=== WORK ITEM ===
Could you restate the entries below word for word and leave the images out?

=== PROVIDED RECORDS ===
______________________________

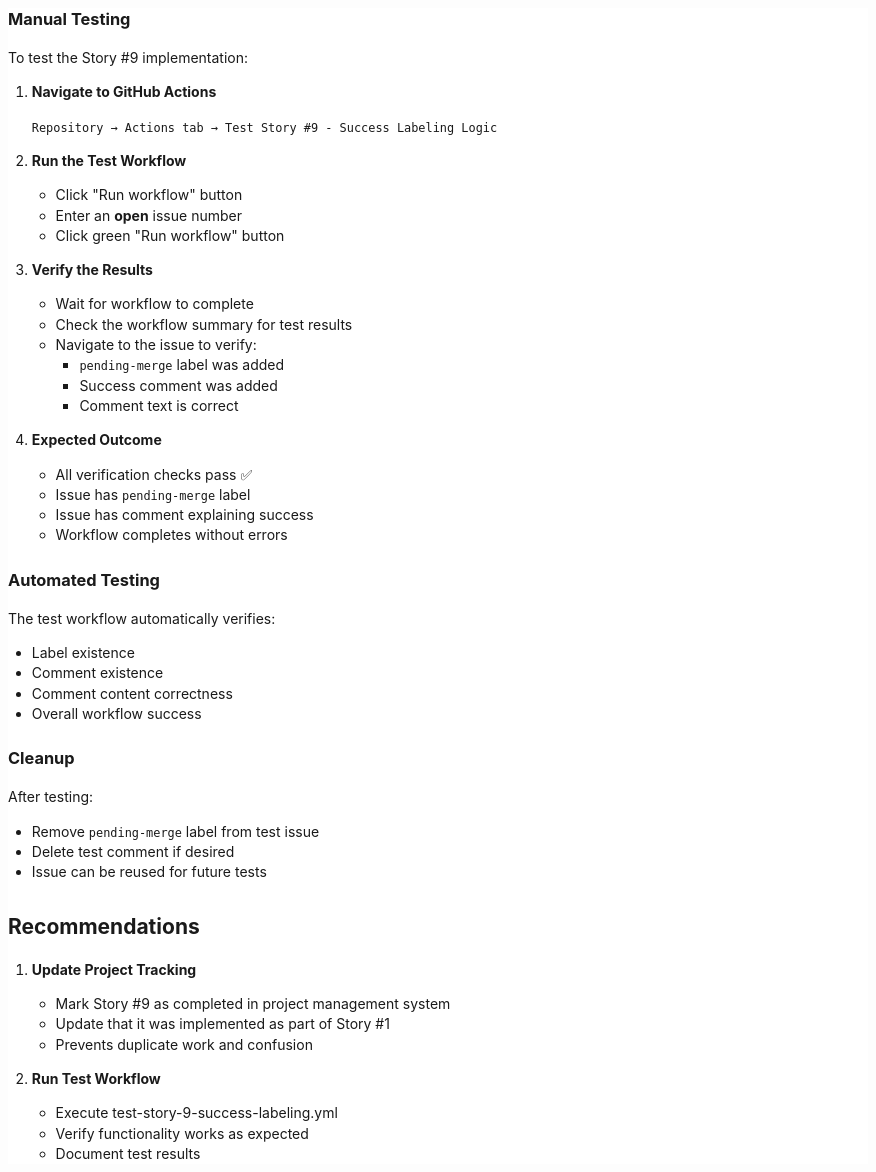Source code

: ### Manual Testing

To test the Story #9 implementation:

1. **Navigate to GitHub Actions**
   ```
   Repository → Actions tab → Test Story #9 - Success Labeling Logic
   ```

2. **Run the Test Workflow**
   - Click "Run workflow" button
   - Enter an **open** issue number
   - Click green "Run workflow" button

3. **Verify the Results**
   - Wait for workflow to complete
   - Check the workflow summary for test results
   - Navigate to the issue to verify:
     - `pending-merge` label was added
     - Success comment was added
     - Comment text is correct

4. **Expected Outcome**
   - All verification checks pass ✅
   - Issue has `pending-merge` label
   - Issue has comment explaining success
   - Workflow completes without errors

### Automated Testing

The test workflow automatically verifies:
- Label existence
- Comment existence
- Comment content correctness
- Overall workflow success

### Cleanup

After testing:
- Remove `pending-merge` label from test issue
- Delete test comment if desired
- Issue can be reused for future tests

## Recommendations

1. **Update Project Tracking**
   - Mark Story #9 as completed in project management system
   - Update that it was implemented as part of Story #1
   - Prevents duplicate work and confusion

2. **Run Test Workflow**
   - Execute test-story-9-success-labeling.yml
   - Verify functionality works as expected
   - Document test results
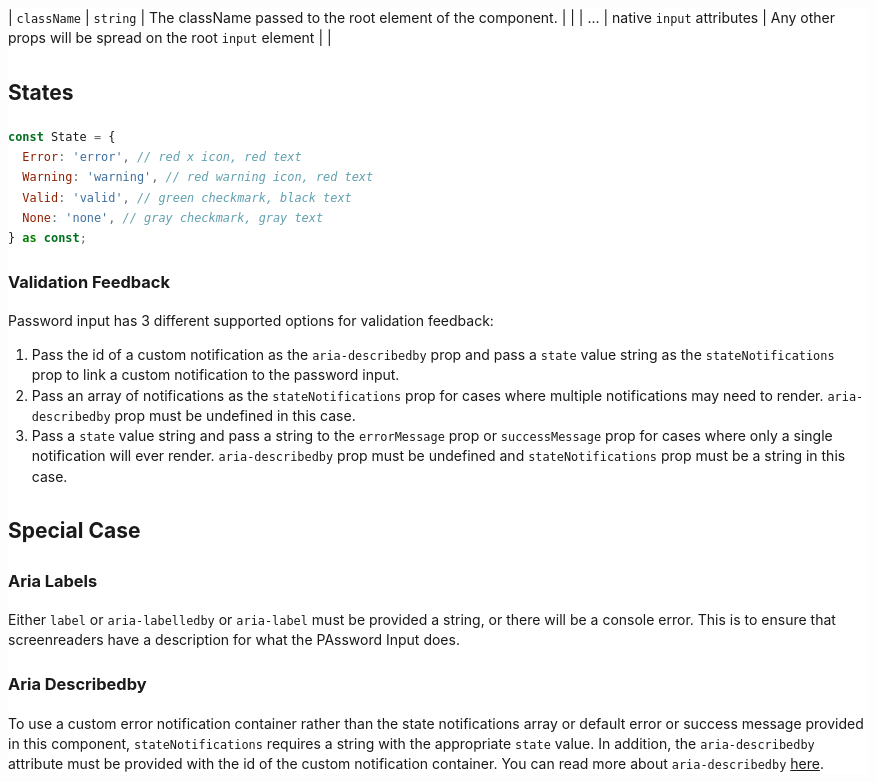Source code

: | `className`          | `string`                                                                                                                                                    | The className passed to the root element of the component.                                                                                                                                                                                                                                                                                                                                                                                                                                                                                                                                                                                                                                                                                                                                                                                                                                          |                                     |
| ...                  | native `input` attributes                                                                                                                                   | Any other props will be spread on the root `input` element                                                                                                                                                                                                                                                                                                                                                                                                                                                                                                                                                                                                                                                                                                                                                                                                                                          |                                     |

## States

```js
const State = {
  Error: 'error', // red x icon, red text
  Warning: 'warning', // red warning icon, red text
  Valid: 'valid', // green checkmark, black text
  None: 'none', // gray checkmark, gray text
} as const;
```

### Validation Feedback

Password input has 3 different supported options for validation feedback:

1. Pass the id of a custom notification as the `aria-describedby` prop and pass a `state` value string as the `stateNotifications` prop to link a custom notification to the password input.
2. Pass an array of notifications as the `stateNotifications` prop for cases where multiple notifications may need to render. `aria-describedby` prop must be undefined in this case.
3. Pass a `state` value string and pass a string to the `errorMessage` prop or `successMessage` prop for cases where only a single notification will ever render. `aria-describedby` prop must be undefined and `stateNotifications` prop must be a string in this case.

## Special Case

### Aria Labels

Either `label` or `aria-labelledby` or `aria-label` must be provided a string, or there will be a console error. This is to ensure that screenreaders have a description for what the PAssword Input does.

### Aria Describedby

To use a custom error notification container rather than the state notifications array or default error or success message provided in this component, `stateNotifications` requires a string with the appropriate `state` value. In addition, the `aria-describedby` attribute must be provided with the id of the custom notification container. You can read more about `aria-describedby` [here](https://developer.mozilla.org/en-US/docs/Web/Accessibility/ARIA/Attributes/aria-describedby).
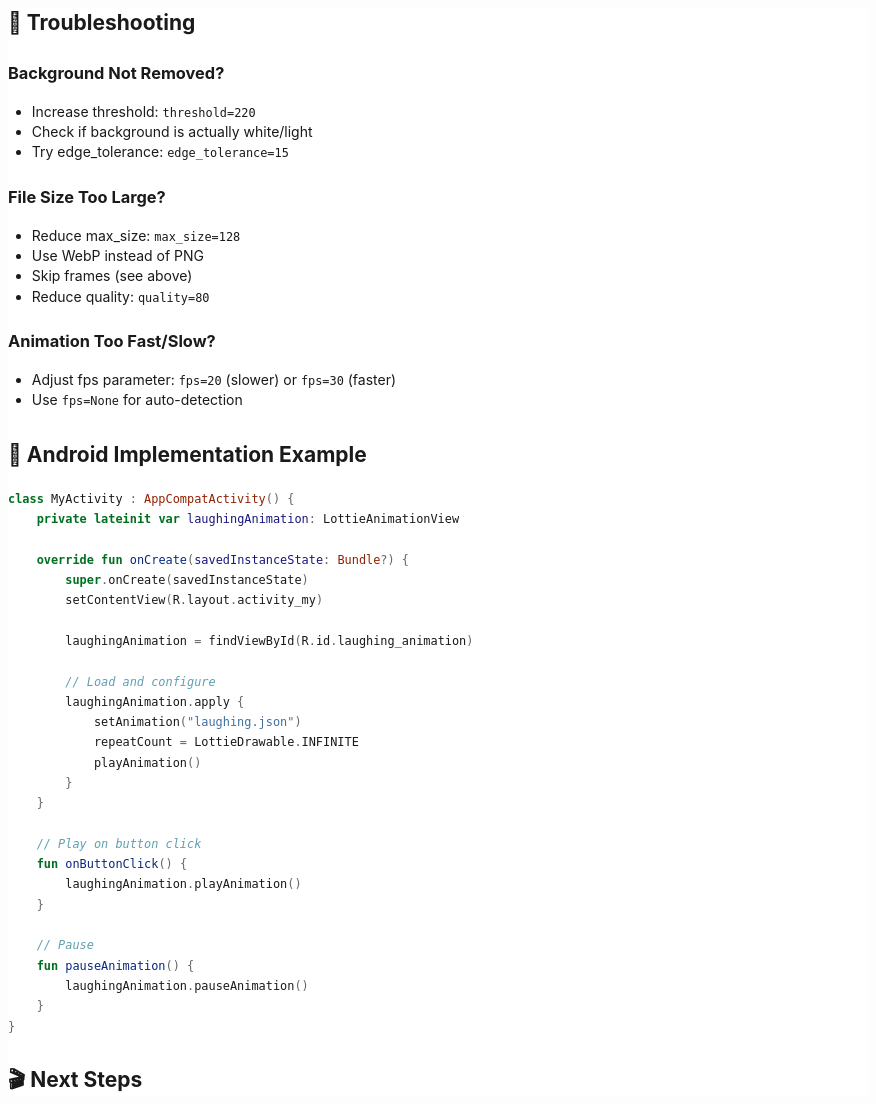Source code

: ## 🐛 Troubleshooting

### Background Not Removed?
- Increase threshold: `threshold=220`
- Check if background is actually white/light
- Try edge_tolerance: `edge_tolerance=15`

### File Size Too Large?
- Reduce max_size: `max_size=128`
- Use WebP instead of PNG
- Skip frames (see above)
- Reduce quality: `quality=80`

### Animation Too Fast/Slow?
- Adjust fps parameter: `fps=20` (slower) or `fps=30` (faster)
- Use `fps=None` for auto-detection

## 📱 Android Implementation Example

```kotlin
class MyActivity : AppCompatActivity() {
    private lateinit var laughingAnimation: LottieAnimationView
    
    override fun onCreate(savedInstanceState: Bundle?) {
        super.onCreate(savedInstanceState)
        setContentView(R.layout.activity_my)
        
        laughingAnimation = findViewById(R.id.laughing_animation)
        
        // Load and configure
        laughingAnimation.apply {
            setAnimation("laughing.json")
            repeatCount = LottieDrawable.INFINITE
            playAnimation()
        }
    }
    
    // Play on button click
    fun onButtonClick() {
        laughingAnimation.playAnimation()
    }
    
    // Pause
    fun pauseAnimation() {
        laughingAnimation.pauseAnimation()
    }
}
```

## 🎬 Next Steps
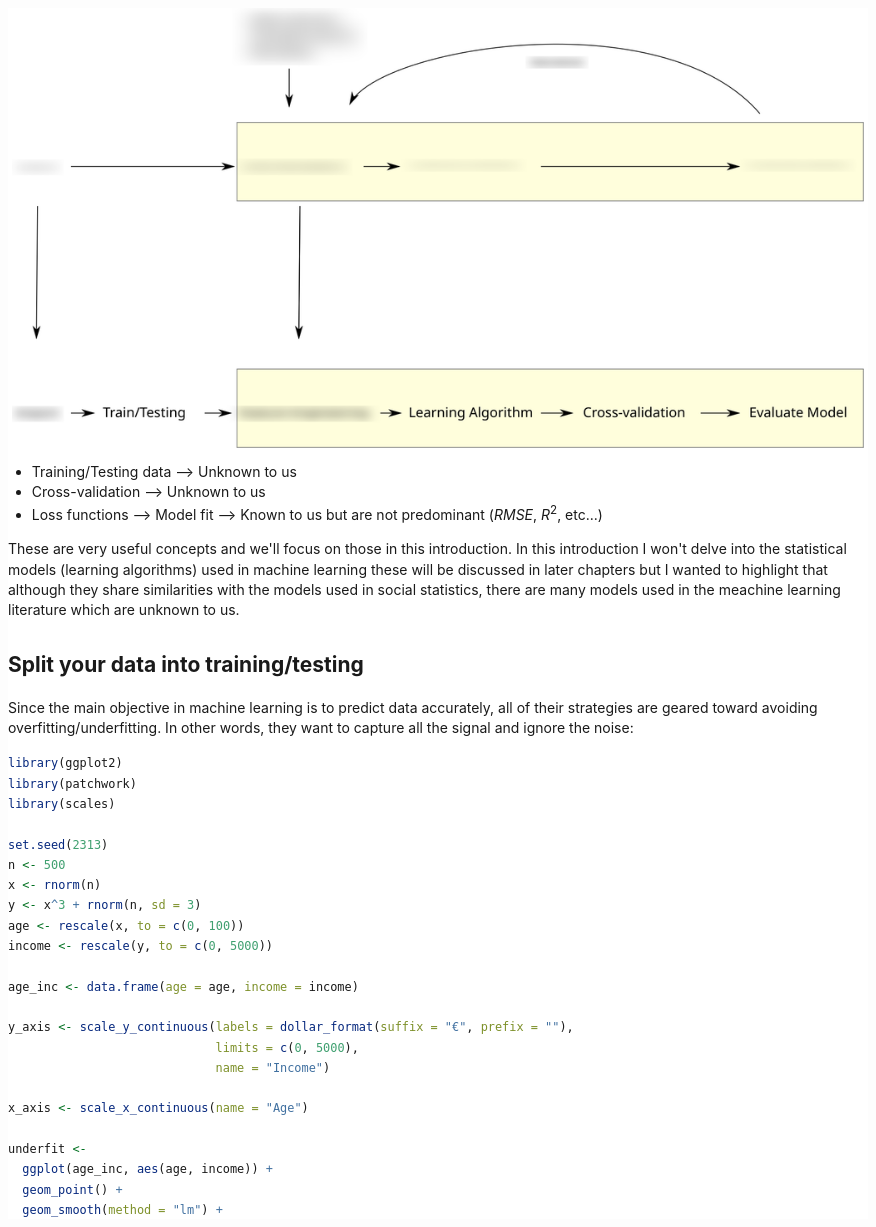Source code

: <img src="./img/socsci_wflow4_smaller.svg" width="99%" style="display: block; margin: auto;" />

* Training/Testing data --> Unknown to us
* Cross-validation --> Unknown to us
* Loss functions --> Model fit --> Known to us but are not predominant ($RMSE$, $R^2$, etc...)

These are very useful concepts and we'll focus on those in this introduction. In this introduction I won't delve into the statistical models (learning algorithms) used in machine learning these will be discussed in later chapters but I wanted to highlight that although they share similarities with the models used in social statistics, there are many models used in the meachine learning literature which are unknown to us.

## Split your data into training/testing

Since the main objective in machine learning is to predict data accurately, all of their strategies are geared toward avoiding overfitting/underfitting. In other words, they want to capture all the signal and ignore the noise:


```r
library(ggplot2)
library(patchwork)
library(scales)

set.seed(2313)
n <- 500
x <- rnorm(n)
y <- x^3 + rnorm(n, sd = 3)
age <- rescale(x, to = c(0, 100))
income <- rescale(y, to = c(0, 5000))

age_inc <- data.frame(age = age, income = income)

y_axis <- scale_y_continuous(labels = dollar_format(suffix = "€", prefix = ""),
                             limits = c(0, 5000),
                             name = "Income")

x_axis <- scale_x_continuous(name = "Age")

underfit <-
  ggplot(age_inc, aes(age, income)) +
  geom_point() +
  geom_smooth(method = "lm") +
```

______________________________

=== EXPECTED ANSWER ===
Source code

: ### Manual Testing

To test the Story #9 implementation:

1. **Navigate to GitHub Actions**
   ```
   Repository → Actions tab → Test Story #9 - Success Labeling Logic
   ```

2. **Run the Test Workflow**
   - Click "Run workflow" button
   - Enter an **open** issue number
   - Click green "Run workflow" button

3. **Verify the Results**
   - Wait for workflow to complete
   - Check the workflow summary for test results
   - Navigate to the issue to verify:
     - `pending-merge` label was added
     - Success comment was added
     - Comment text is correct

4. **Expected Outcome**
   - All verification checks pass ✅
   - Issue has `pending-merge` label
   - Issue has comment explaining success
   - Workflow completes without errors

### Automated Testing

The test workflow automatically verifies:
- Label existence
- Comment existence
- Comment content correctness
- Overall workflow success

### Cleanup

After testing:
- Remove `pending-merge` label from test issue
- Delete test comment if desired
- Issue can be reused for future tests

## Recommendations

1. **Update Project Tracking**
   - Mark Story #9 as completed in project management system
   - Update that it was implemented as part of Story #1
   - Prevents duplicate work and confusion

2. **Run Test Workflow**
   - Execute test-story-9-success-labeling.yml
   - Verify functionality works as expected
   - Document test results
Source code

: | `className`          | `string`                                                                                                                                                    | The className passed to the root element of the component.                                                                                                                                                                                                                                                                                                                                                                                                                                                                                                                                                                                                                                                                                                                                                                                                                                          |                                     |
| ...                  | native `input` attributes                                                                                                                                   | Any other props will be spread on the root `input` element                                                                                                                                                                                                                                                                                                                                                                                                                                                                                                                                                                                                                                                                                                                                                                                                                                          |                                     |

## States

```js
const State = {
  Error: 'error', // red x icon, red text
  Warning: 'warning', // red warning icon, red text
  Valid: 'valid', // green checkmark, black text
  None: 'none', // gray checkmark, gray text
} as const;
```

### Validation Feedback

Password input has 3 different supported options for validation feedback:

1. Pass the id of a custom notification as the `aria-describedby` prop and pass a `state` value string as the `stateNotifications` prop to link a custom notification to the password input.
2. Pass an array of notifications as the `stateNotifications` prop for cases where multiple notifications may need to render. `aria-describedby` prop must be undefined in this case.
3. Pass a `state` value string and pass a string to the `errorMessage` prop or `successMessage` prop for cases where only a single notification will ever render. `aria-describedby` prop must be undefined and `stateNotifications` prop must be a string in this case.

## Special Case

### Aria Labels

Either `label` or `aria-labelledby` or `aria-label` must be provided a string, or there will be a console error. This is to ensure that screenreaders have a description for what the PAssword Input does.

### Aria Describedby

To use a custom error notification container rather than the state notifications array or default error or success message provided in this component, `stateNotifications` requires a string with the appropriate `state` value. In addition, the `aria-describedby` attribute must be provided with the id of the custom notification container. You can read more about `aria-describedby` [here](https://developer.mozilla.org/en-US/docs/Web/Accessibility/ARIA/Attributes/aria-describedby).
Source code

: ## 🐛 Troubleshooting

### Background Not Removed?
- Increase threshold: `threshold=220`
- Check if background is actually white/light
- Try edge_tolerance: `edge_tolerance=15`

### File Size Too Large?
- Reduce max_size: `max_size=128`
- Use WebP instead of PNG
- Skip frames (see above)
- Reduce quality: `quality=80`

### Animation Too Fast/Slow?
- Adjust fps parameter: `fps=20` (slower) or `fps=30` (faster)
- Use `fps=None` for auto-detection

## 📱 Android Implementation Example

```kotlin
class MyActivity : AppCompatActivity() {
    private lateinit var laughingAnimation: LottieAnimationView
    
    override fun onCreate(savedInstanceState: Bundle?) {
        super.onCreate(savedInstanceState)
        setContentView(R.layout.activity_my)
        
        laughingAnimation = findViewById(R.id.laughing_animation)
        
        // Load and configure
        laughingAnimation.apply {
            setAnimation("laughing.json")
            repeatCount = LottieDrawable.INFINITE
            playAnimation()
        }
    }
    
    // Play on button click
    fun onButtonClick() {
        laughingAnimation.playAnimation()
    }
    
    // Pause
    fun pauseAnimation() {
        laughingAnimation.pauseAnimation()
    }
}
```

## 🎬 Next Steps
Source code

: <img src="./img/socsci_wflow4_smaller.svg" width="99%" style="display: block; margin: auto;" />

* Training/Testing data --> Unknown to us
* Cross-validation --> Unknown to us
* Loss functions --> Model fit --> Known to us but are not predominant ($RMSE$, $R^2$, etc...)

These are very useful concepts and we'll focus on those in this introduction. In this introduction I won't delve into the statistical models (learning algorithms) used in machine learning these will be discussed in later chapters but I wanted to highlight that although they share similarities with the models used in social statistics, there are many models used in the meachine learning literature which are unknown to us.

## Split your data into training/testing

Since the main objective in machine learning is to predict data accurately, all of their strategies are geared toward avoiding overfitting/underfitting. In other words, they want to capture all the signal and ignore the noise:


```r
library(ggplot2)
library(patchwork)
library(scales)

set.seed(2313)
n <- 500
x <- rnorm(n)
y <- x^3 + rnorm(n, sd = 3)
age <- rescale(x, to = c(0, 100))
income <- rescale(y, to = c(0, 5000))

age_inc <- data.frame(age = age, income = income)

y_axis <- scale_y_continuous(labels = dollar_format(suffix = "€", prefix = ""),
                             limits = c(0, 5000),
                             name = "Income")

x_axis <- scale_x_continuous(name = "Age")

underfit <-
  ggplot(age_inc, aes(age, income)) +
  geom_point() +
  geom_smooth(method = "lm") +
```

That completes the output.